## Your task
Please output the listing exactly as it stands, but omit any images.

## Dataset content
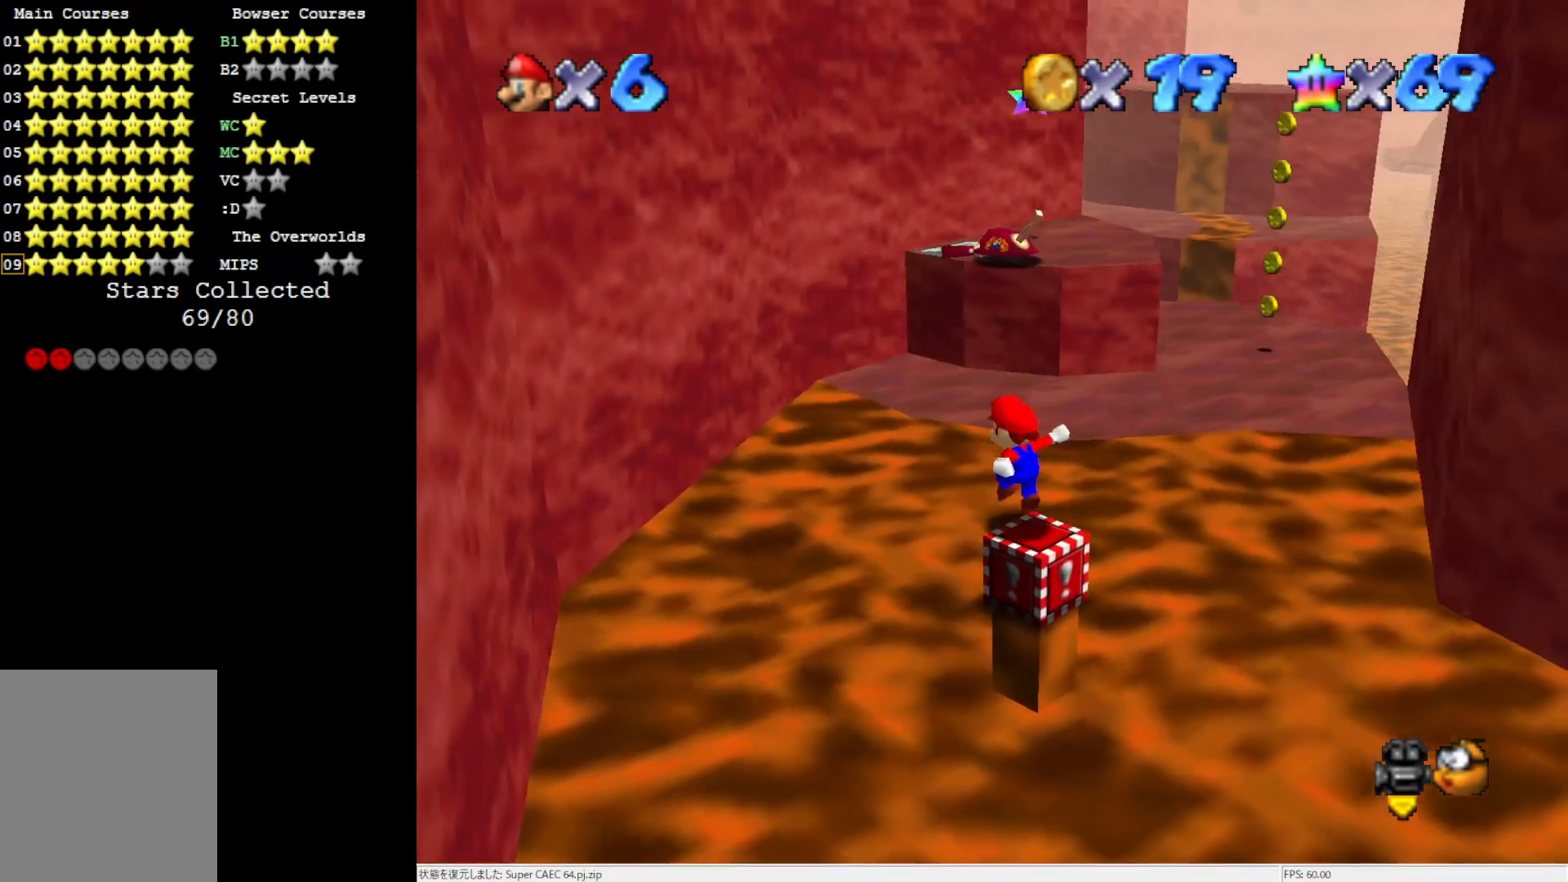
{"buttons": [], "left_stick": "center", "events": []}
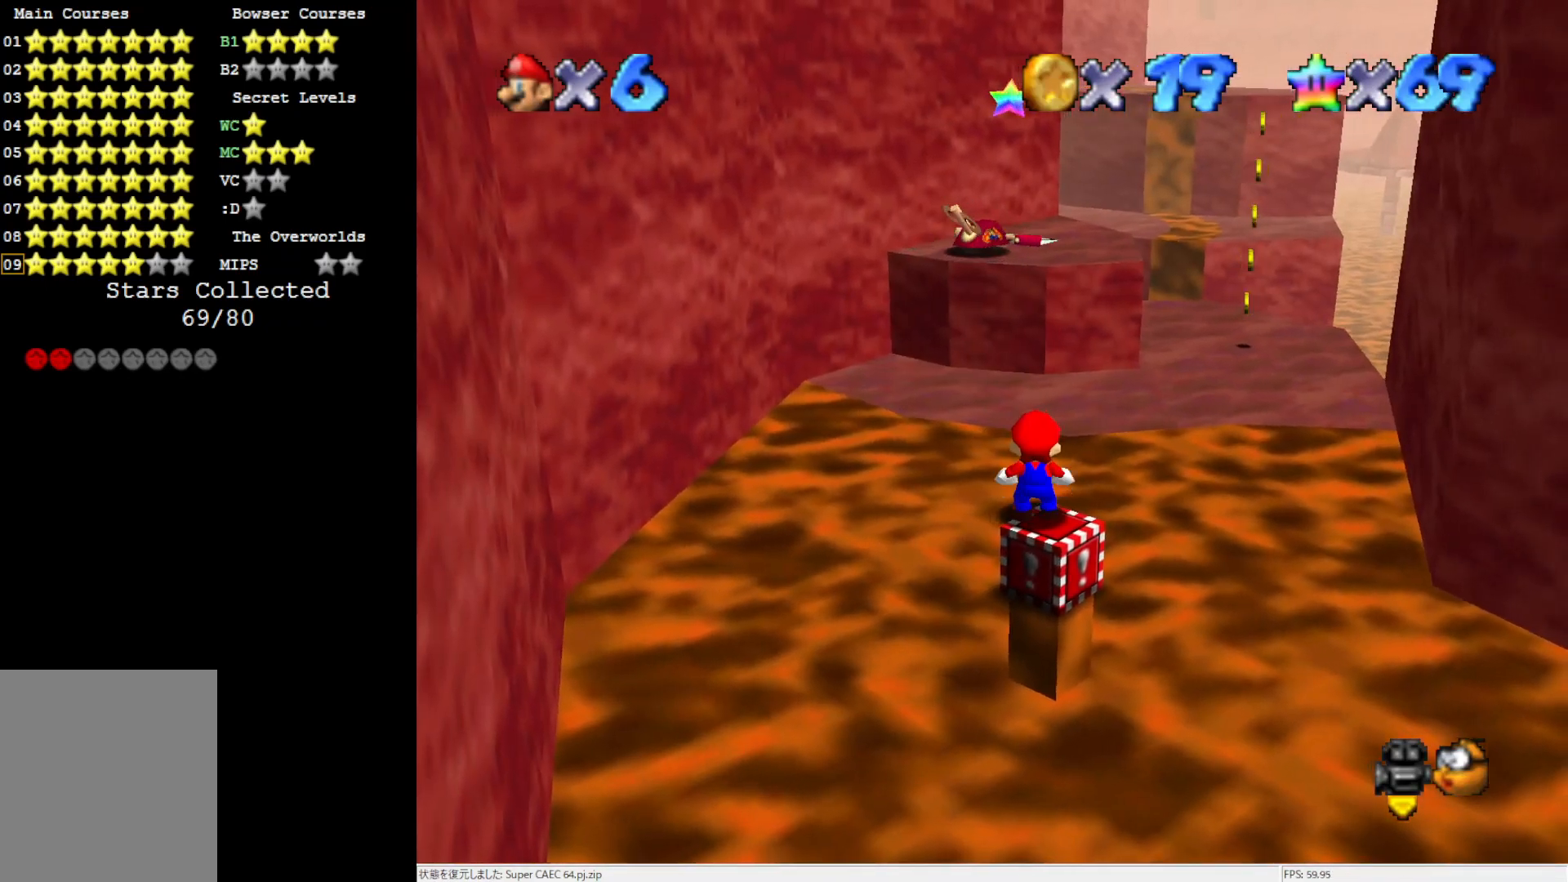
{"buttons": [], "left_stick": "center", "events": [[50, "A", "down"], [150, "A", "up"], [150, "left_stick", "down-right"], [350, "left_stick", "center"], [383, "C_RIGHT", "down"], [450, "C_RIGHT", "up"]]}
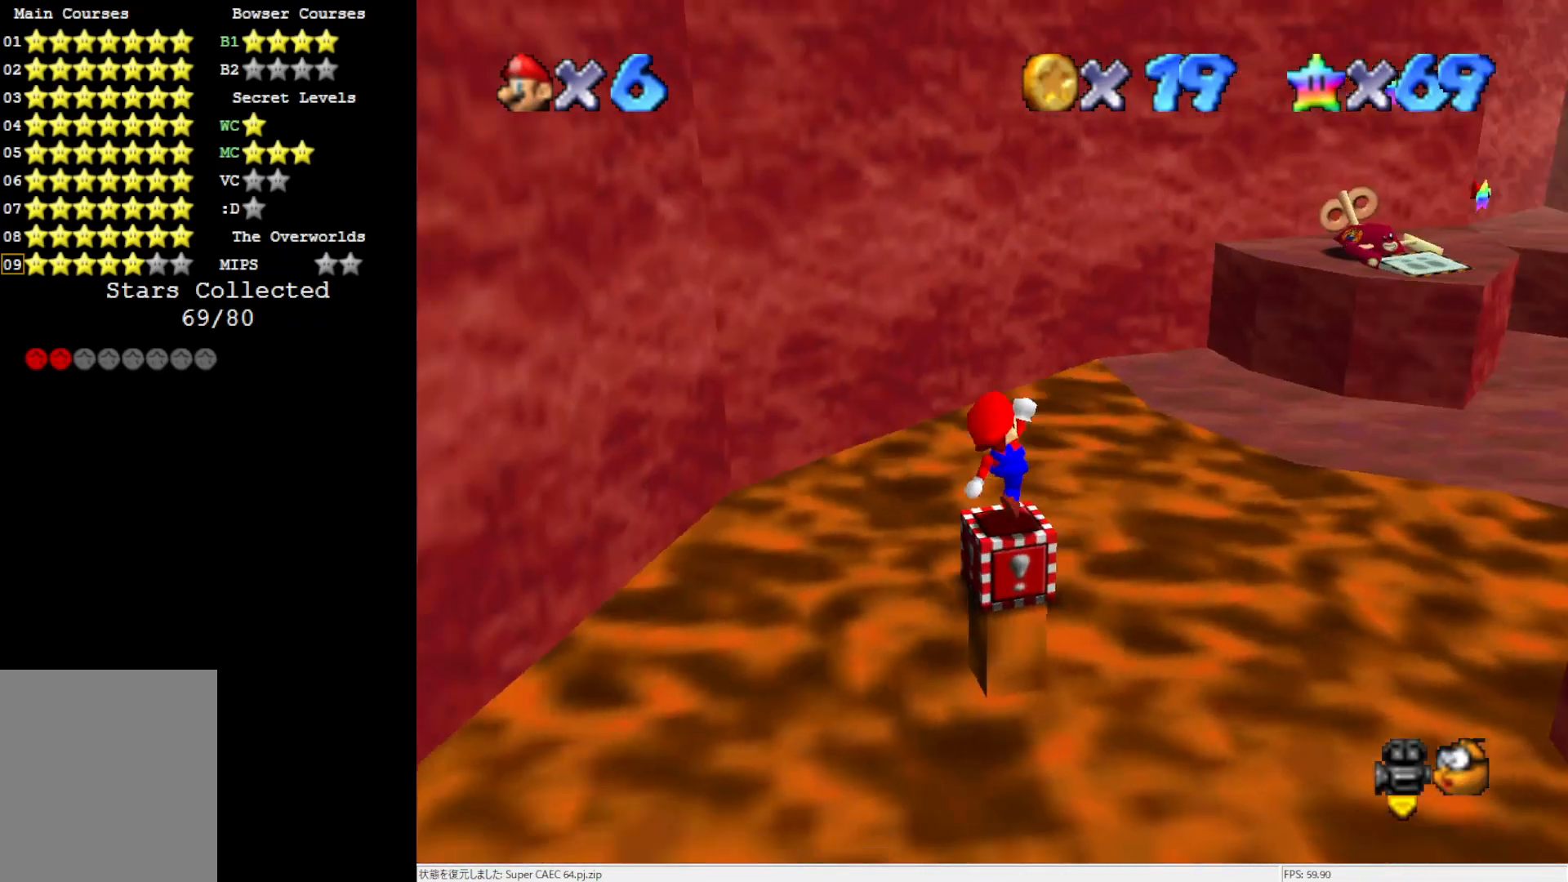
{"buttons": [], "left_stick": "center", "events": [[17, "C_RIGHT", "down"], [117, "C_RIGHT", "up"], [300, "A", "down"], [317, "B", "down"], [383, "B", "up"], [417, "A", "up"]]}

## Exercise output
{"buttons": [], "left_stick": "center", "events": []}
{"buttons": [], "left_stick": "center", "events": [[50, "A", "down"], [150, "A", "up"], [150, "left_stick", "down-right"], [350, "left_stick", "center"], [383, "C_RIGHT", "down"], [450, "C_RIGHT", "up"]]}
{"buttons": [], "left_stick": "center", "events": [[17, "C_RIGHT", "down"], [117, "C_RIGHT", "up"], [300, "A", "down"], [317, "B", "down"], [383, "B", "up"], [417, "A", "up"]]}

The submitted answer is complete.